After a night in Kigali at the very comfortable Serena Hotel and a more than touching visit to the Genocide museum I left the city behind and headed to the Parc National des Volcans in the north-east corner of the country. The drive only takes 2 hrs 30 min and is a brilliant opportunity for our driver-guide to introduce Rwanda.

It’s easy to see why Rwanda is called the “Land of the Thousand Hills”.

The next day we made our way to the Parc National des Volcans (PNV)’s headquarter and the excitement was certainly increasing by the minute.

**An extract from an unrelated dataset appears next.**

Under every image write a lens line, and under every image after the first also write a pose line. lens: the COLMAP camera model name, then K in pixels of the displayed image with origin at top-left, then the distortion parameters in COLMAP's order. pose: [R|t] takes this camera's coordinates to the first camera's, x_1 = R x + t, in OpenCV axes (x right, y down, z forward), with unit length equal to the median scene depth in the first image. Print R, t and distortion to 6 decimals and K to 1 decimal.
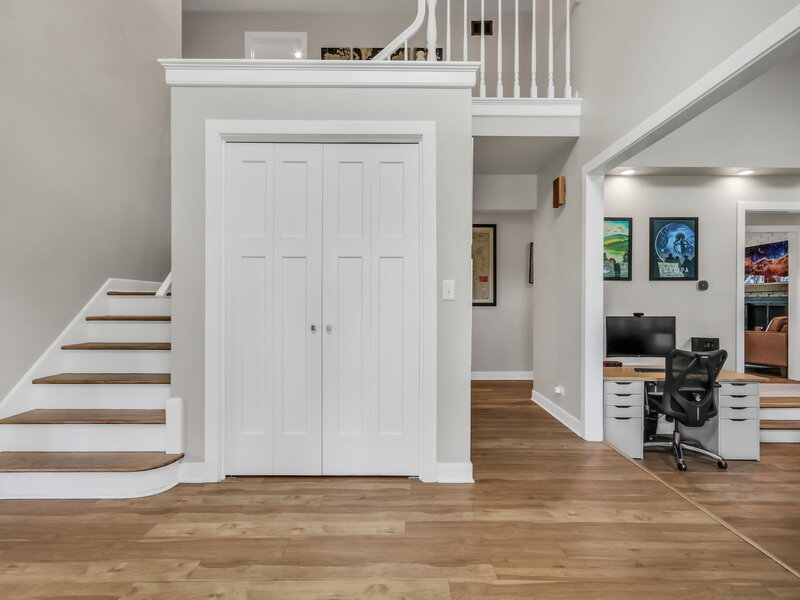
lens RADIAL K [[435.7, 0, 414.7], [0, 435.7, 301.4], [0, 0, 1]] dist [0.014870, -0.000930]
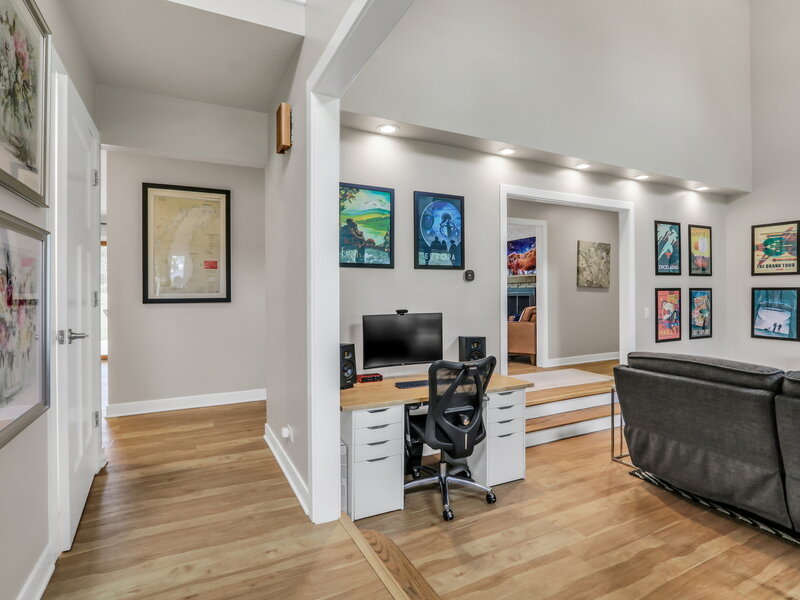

There is a lovely atmosphere at the Headquarter…everybody is all kitted out with walking equipment & quietly excited by what the day ahead is about to bring …

After a quick cup of tea we meet our guides who gave us a brief on the gorilla group we were about to track. Meet the Hirwa family!

 After a short drive to our trek starting point we met our  porters and accompanied by our guides we were ready to go. The porters will carry your backpack and any other equipment for a small fee (usually around USD10 per porter). I found my porter’s help invaluable, holding my hand at time, giving a bit of a push at other times etc…and it also is very beneficial to support the porters who are former poachers and prevent more poaching.

The first part of the walk took us through a forest of eucalyptus trees, we then walked past potato crops and met a group of children collecting twigs who were very keen to practice their English. We all found ourselves a little of out of breath but the regular stops that we made for our guides to brief us on the gorillas and what to do/what not to do quickly helped us to adjust to the altitude. In no time we got used to the pace and to the altitude.


We reached the buffalo wall which is there to keep cattle and  people away from the parc and we entered the parc through a hole in the wall.

We trekked for an hour and a half through the thick bamboo forest and lush vegetation. When we saw the trackers we realised that the gorillas were near. And we found them…

Very naively for some reason I expected them to be sitting nicely in a circle in a clearing whilst we observe them…well my experience was very different  and a million times better. The group was in the thick bush flattening the bushes as they walked on them. Because of their location we couldn’t keep to the recommended 7 meter distance between them and us and they were at the most a few meters away from us. My heart was beating fast but they are so fascinating that I couldn’t keep my eyes off them.  This showy, entertaining and very active group was unphased by our presence and went on conducting their daily tasks – grooming each other, pushing and having a play, eating fresh young shoots… the twins were enjoying rolly – pollies exactly in the same way that my 3 year-old does! One of the twins treated us to a fine beating of the chest…One of juveniles was also balancing on a very tall bamboo shoot above our heads and the creaking sounds of the bamboo bending under his weight made the whole experience even more atmospheric!

The hour spent with the gorillas was utterly overwhelming and went in a flash. It was an extraordinary privilege to be able to observe them in the wild in their habitat.

Gorilla trekking is one the best wildlife experiences if not the best wildlife experience. It is a deeply touching and exhilarating experience and few of us in the group were nearly in tears! I loved every second from being able to scrunatise their leathery fingers to feeling hair raising at the back of my neck when the silverback made his entrance.